In the context of debates about the shifting and evolving nature of national identity, there seems something odd about new Labour's search for a more secure basis of belonging and identity. Yet it is precisely by combining a forceful commitment to tough immigration controls, national identity and elements of multiculturalism that new Labour is seeking to reconfigure a new kind of assimilationism. Part of the rationale for this shift is the idea that a mixture of strong controls on immigration with measures aimed at promoting integration and cultural homogeneity can help to reduce the appeal of the extreme right.
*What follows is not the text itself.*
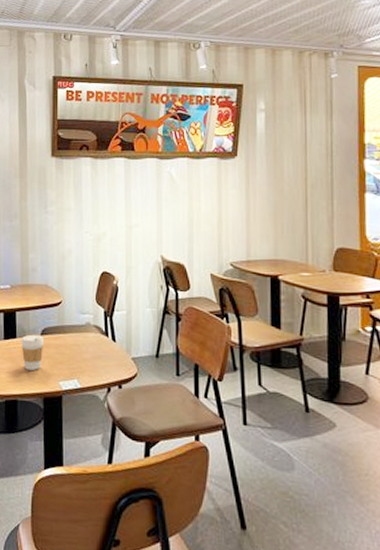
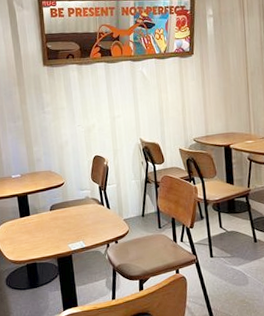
coffee cup: present [21,334,45,370] -> none [34,210,53,239]

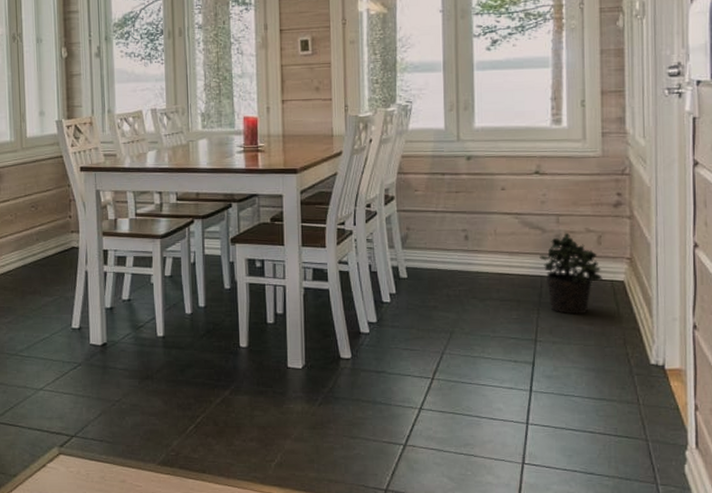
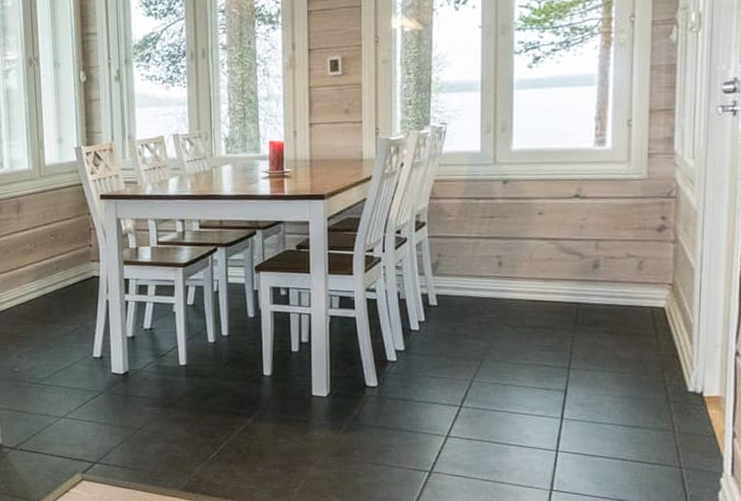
potted plant: present [540,233,603,315] -> none [576,259,642,342]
It might be possible to suggest that the two faces of new Labour on the politics of race and nation are no more than a duplicitous attempt to please very different audiences by being all things to all people. At the heart of what has become the new Labour project lies an uncertainty about the challenge contemporary multiculturalism poses to the very constitution of the polity of the nation. This cannot be reduced to the sometimes simplistic binary narratives of political racism or its absence. Instead, ambivalence surrounding the melancholic desire for an imperial past sits alongside the contradictions that surface in liberal models of social inclusion and the attempt to define a social democratic model of national economic growth in a globalised economy.

In a relatively short period of time, the language of "assimilation" and "integration" has once again become part of our political culture. Such a language has an appeal in this period of change and uncertainty, but the danger is that in the long term it will prevent us from having a serious and honest debate about the needs of a multicultural nation such as Britain.

In the midst of the Queen's golden jubilee and the World Cup, new Labour has further hitched its political wagons to a conservative and backward-looking nationalism. On the one hand, there is the Queen who is presented like a fossil of former imperial greatness. On the other, there are the clean-cut boys with the three lions on their chests: Michael Owen, the boy next door, and David Beckham, the upwardly mobile new man with the designer mohican. These old and new icons of Englishness share at their core an implicit whiteness. This is the defining centre - whether in the form of imperial nationalism or today's Cool Britannia - into which both the fourth-generation racial minorities and the refugees at the border are expected to assimilate. There is an urgent need for a serious debate about the boundaries and limits of a multicultural democracy, the role of competing rights and obligations, the impact of racism and racial inequality and conditions that can allow us to live and thrive in a culturally diverse society. Such a debate will not develop if the fashion for a move back towards an assimilationist rhetoric is not challenged conceptually and politically.

Les Back is a reader in sociology and Michael Keith a professor of sociology at Goldsmiths College. John Solomos is professor of sociology at City University. Kalbir Shukra is a lecturer in community and youth work at Goldsmiths Professional and Community Education Unit.